If finalized, the new limits would be the first that the EPA has set for a new chemical in drinking water under the process required by the 1996 amendments to the Safe Drinking Water Act.
The American Chemistry Council, which represents chemical manufacturers, has said the chemicals are essential for products from cellphones to medical devices.
The council has argued against regulating the chemicals as a class, saying they have diverse properties.
The chemistry council said that it has serious concerns with the underlying science that the EPA appears to have used to develop its proposed limits for PFOA and PFOS.

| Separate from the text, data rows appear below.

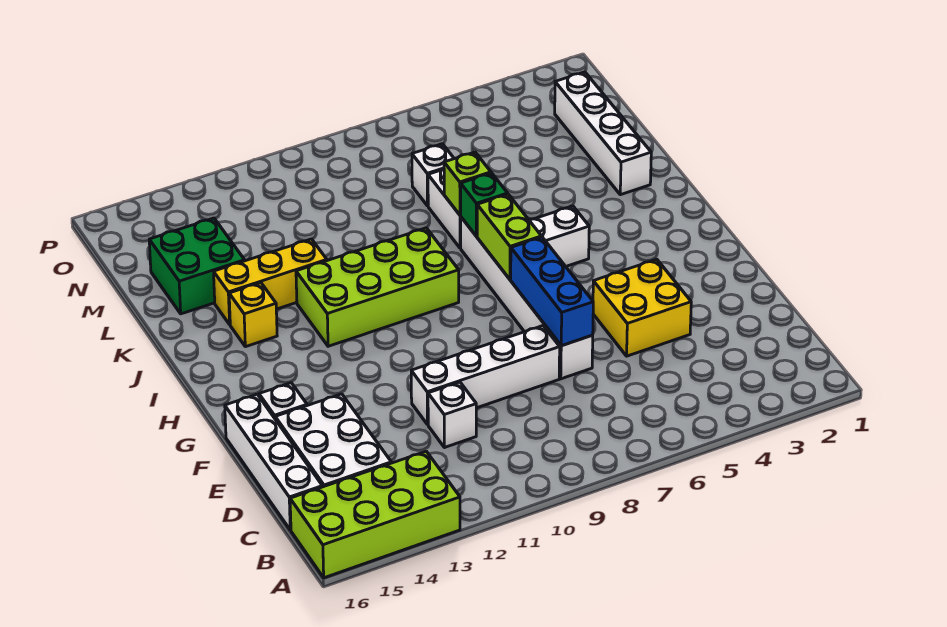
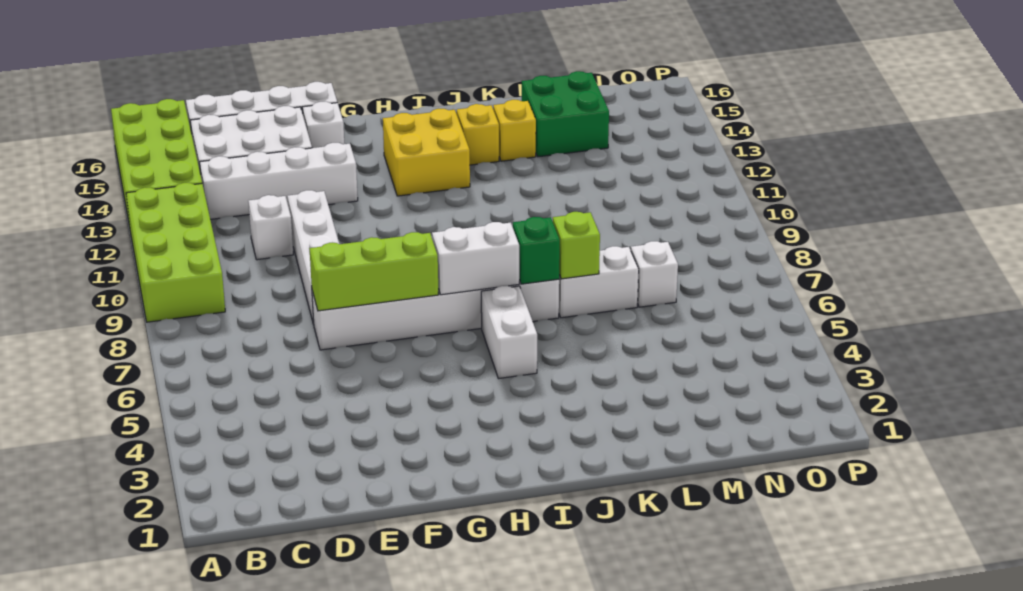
yellow brick E4:F5 level 1 -> yellow brick H13:I14 level 1
blue brick E7:G7 level 2 -> lime brick E7:G7 level 2
lime brick H7:I7 level 2 -> white brick H7:I7 level 2
lime brick I9:J12 level 1 -> lime brick A9:B12 level 1
white brick K2:N2 level 1 -> white brick C13:F13 level 1
yellow brick K12:K14 level 1 -> yellow brick K14 level 1

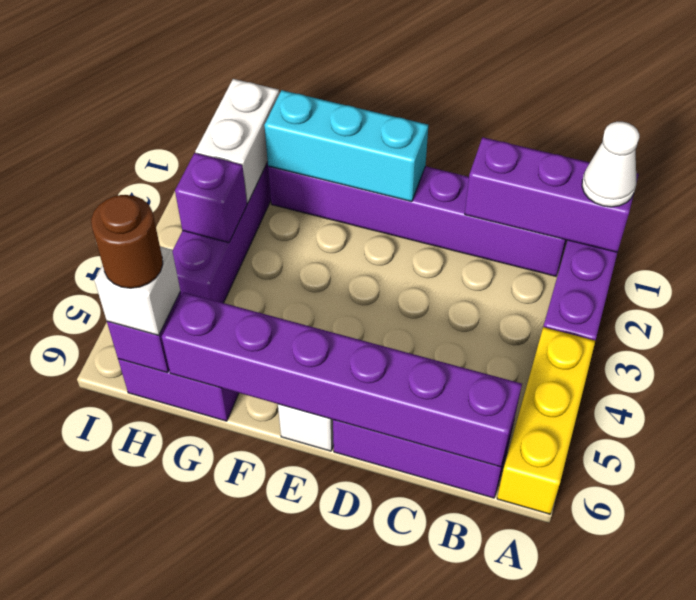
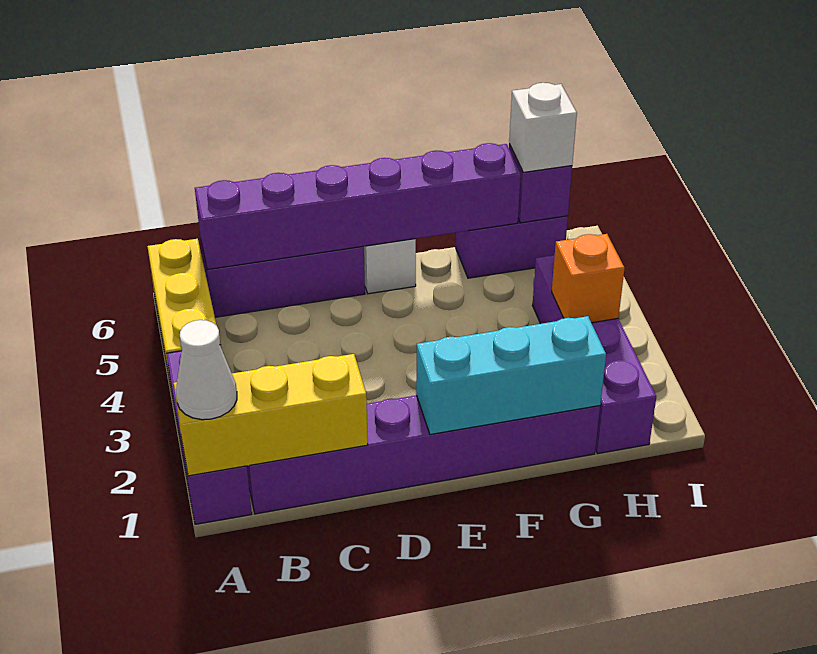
purple brick A1:C1 level 2 -> yellow brick A1:C1 level 2
white brick H1:H2 level 2 -> none
purple brick H3 level 2 -> orange brick H3 level 2
brown round brick H6 level 4 -> none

“PFOA and PFOS were phased out of production by our members over eight years ago. We support restrictions on their use globally, and we support drinking water standards for PFOA and PFOS based on the best available science,” the group said in a statement.
In its new proposed rule, EPA set a limit for PFOA and PFOS of 4 parts per trillion each in public drinking-water systems.
The American Water Works Association, an industry group whose membership includes 4,500 utilities that supply 80% of the nation’s drinking water, has estimated that such limits for the two chemicals would cost water systems $40 billion to comply with the rule. The association estimates that 12% of 49,000 community water systems, serving some 60 million people, would be required to install filtration systems.
The industry group said that the additional four PFAS covered by the rule would increase costs for water systems and communities.
The proposed EPA limits are among the lowest for the roughly 90 contaminants that the agency regulates in drinking water. The maximum level for arsenic, for example, is roughly a thousand times higher. Only dioxins are regulated at a lower level than the proposed PFAS limits.
Many labs today can only reliably quantify PFAS compounds at about 2 parts per trillion, making it impossible to set enforceable standards below that. Last June, the EPA set safe-consumption levels that are intended to be used as guidance for state regulators and others at roughly a thousand times lower than the PFOA and PFOS limits proposed Tuesday.
“In most of the scientific community there is growing consensus that there may be no safe level for these chemicals,” said Linda Birnbaum, former director of the National Institute of Environmental Health Sciences.
Environmental groups praised the proposed regulations. Erik Olson, a senior director at the Natural Resources Defense Council, called the proposal groundbreaking. “That’s about as stringent as we were hoping for,” he said.